[Truffle] Eliminating Calls to Side-Effect Free Methods?

Wed Mar 12 15:12:45 UTC 2014

The problem with SequenceNode might be in the way that you hang onto the
final result. That mutable local might be upsetting the PE.

  @Override
  @ExplodeLoop
  public Object executeGeneric(final VirtualFrame frame) {
    Object last = expressions[0].executeGeneric(frame);

    for (int i = 1; i < expressions.length; i++) {
      last = expressions[i].executeGeneric(frame);
    }

    return last;
  }

Also, you're calling executeGeneric for all children, when you could
executeVoid for all but the last. In excuteVoid you can only do
side-effects and avoid producing a value.

This is how Ruby does it, and it does go to nothing.

Data extract:
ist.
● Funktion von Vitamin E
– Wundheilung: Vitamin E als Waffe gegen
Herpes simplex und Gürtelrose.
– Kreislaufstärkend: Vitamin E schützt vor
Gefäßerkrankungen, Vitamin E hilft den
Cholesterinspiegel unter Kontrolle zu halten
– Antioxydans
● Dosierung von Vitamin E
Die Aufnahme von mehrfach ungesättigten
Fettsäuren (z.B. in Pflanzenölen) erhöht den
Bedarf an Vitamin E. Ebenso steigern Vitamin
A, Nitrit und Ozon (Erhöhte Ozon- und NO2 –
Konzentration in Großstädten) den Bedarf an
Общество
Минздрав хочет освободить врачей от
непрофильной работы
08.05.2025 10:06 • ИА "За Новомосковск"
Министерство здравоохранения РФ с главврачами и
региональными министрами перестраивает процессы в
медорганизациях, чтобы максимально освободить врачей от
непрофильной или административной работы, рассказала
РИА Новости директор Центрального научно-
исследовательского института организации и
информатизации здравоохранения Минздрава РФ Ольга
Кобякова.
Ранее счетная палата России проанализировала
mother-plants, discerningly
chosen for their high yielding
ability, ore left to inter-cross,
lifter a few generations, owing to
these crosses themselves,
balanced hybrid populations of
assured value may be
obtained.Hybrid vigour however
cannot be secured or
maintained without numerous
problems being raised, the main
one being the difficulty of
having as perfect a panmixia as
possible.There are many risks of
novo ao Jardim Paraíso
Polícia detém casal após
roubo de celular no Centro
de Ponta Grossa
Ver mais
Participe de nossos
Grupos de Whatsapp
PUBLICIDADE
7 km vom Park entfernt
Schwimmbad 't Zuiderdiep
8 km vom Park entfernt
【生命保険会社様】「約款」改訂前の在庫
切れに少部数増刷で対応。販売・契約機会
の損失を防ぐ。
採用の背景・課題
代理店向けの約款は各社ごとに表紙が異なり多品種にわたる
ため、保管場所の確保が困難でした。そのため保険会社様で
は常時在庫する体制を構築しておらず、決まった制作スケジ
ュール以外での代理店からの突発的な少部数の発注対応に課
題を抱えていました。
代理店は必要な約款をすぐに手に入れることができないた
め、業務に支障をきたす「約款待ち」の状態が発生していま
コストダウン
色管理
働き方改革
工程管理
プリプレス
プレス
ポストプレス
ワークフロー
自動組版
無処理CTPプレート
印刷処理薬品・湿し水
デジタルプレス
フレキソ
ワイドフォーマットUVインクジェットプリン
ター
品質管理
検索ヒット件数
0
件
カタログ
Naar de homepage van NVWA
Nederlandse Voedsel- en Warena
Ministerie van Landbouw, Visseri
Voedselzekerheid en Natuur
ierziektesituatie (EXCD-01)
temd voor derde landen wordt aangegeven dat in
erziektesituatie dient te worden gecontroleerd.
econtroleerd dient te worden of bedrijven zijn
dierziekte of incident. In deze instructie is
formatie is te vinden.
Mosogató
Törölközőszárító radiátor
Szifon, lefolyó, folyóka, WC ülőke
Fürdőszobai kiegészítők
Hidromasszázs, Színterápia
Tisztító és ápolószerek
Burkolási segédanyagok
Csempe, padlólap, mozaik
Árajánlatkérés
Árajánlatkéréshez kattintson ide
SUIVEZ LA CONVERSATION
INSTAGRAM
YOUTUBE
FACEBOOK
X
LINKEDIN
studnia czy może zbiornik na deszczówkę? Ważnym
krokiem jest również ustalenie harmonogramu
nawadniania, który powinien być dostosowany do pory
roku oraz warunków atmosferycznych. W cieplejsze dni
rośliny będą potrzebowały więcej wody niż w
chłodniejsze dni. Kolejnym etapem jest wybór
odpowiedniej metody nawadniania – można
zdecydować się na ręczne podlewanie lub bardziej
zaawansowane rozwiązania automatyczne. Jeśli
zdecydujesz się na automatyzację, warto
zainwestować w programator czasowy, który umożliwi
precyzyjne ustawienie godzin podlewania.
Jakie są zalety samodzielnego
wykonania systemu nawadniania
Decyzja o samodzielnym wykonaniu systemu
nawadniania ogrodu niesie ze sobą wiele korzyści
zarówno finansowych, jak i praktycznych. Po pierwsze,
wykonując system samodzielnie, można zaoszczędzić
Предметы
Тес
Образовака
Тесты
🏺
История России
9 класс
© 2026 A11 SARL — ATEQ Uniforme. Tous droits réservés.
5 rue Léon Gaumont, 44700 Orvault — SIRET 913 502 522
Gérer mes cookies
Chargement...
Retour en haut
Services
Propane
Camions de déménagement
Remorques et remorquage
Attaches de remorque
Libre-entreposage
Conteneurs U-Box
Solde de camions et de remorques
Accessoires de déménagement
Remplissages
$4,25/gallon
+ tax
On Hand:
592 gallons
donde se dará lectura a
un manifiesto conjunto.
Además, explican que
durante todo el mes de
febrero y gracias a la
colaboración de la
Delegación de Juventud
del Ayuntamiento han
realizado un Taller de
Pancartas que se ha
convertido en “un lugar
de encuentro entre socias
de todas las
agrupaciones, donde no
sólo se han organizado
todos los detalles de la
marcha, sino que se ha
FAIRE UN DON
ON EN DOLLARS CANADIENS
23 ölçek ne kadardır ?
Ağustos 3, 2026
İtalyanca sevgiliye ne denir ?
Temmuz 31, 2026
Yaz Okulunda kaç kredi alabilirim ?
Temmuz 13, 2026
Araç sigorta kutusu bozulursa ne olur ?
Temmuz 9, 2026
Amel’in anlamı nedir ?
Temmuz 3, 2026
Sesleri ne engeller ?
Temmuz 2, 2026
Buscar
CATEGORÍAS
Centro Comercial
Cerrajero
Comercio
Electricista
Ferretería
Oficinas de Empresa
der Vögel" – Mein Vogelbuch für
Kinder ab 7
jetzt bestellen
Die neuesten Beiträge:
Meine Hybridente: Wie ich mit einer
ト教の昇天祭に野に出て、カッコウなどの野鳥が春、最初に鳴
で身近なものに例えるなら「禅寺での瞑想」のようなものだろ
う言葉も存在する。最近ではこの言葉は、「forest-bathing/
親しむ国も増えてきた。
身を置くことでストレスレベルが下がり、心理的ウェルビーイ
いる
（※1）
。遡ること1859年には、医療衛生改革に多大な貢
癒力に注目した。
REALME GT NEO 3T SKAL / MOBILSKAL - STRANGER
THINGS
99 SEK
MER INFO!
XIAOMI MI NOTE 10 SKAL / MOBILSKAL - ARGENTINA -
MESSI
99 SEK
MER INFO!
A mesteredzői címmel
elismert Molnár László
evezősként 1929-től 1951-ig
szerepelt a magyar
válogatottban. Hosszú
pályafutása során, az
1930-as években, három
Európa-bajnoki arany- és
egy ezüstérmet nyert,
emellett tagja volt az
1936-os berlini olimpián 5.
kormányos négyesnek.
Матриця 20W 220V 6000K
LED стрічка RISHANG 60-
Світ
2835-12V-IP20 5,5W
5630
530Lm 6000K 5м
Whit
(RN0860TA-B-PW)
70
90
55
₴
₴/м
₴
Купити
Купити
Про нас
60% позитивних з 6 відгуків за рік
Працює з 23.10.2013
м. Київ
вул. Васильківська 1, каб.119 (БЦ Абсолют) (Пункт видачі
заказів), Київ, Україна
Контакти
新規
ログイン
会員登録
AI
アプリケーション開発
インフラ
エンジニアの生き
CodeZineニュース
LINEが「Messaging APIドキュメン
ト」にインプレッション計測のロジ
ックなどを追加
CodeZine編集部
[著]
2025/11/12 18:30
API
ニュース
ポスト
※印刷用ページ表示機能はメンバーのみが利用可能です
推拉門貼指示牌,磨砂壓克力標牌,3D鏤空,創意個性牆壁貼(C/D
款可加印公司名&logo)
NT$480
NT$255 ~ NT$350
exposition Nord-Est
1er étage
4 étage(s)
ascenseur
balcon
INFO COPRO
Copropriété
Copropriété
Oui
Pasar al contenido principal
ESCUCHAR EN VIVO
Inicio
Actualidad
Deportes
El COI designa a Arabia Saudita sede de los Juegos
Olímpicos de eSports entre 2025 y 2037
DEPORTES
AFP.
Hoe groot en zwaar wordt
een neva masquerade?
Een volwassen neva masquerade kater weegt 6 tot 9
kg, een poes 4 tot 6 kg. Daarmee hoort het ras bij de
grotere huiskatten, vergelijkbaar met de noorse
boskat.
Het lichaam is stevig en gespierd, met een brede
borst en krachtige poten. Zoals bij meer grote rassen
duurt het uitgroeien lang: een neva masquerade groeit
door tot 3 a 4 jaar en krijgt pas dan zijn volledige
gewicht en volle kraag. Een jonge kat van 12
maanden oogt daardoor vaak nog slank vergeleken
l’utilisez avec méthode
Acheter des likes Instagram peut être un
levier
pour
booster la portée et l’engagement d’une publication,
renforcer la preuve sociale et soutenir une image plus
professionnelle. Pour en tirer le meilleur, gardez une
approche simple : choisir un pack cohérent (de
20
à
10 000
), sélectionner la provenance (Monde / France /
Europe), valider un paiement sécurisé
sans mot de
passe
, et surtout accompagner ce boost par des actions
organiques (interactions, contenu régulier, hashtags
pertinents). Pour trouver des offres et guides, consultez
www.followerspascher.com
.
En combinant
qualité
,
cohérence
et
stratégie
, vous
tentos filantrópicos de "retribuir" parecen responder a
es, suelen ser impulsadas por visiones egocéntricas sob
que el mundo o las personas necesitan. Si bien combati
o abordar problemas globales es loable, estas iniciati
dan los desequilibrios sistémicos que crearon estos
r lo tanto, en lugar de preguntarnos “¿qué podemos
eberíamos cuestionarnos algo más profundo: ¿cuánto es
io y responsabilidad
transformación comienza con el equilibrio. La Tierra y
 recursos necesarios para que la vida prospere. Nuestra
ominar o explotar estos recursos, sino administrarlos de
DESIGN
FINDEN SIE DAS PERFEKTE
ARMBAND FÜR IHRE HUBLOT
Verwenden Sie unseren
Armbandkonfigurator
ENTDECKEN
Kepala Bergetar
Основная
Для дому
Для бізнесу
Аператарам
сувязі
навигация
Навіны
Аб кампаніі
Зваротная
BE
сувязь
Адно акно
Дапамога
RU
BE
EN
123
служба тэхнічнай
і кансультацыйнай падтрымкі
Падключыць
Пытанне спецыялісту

Parts of the exercise:
**A)** According to the SequenceNode post, why call executeVoid instead of executeGeneric on every child except the last one? Answer in one to three sentences.
**B)** Write what comes next in the SequenceNode post, starting right after its last sentence.

Outputs for the tasks:
**A)** Only the last expression's value is kept and returned, so the earlier children don't need to produce a value. executeVoid only performs side effects and avoids producing a value. The post adds that Ruby does it this way and that it "does go to nothing."

**B)**
    @ExplodeLoop
    @Override
    public Object execute(VirtualFrame frame) {
        for (int n = 0; n < body.length - 1; n++) {
            body[n].executeVoid(frame);
        }

        return body[body.length - 1].execute(frame);
    }

    @ExplodeLoop
    @Override
    public void executeVoid(VirtualFrame frame) {
        for (int n = 0; n < body.length; n++) {
            body[n].executeVoid(frame);
        }
    }

Chris

On 12 March 2014 13:14, Stefan Marr <java at stefan-marr.de> wrote:

> Hi:
>
> With the latest changes, TruffleSOM seems to get closer to ideal
> performance,
> however, there seem to be some general issues that do not yet work as I
> would hope/expect.
>
> I got a couple of micro benchmarks, which I would expect to be reduced to
> zero in an ideal situation.
>
> For instance the Dispatch benchmark. Essentially, it is two nested loops
> and a mono-morphic message send to a method that returns it’s argument.
>
> It looks more or less like this:
>
>     benchmark = ( 1 to: 20000 do: [ :i | self method: i ] )
>     method: argument = ( ^argument )
>
>     outerBenchmarkLoop = (
>         1 to: innerIterations do: [ self benchmark ]
>     )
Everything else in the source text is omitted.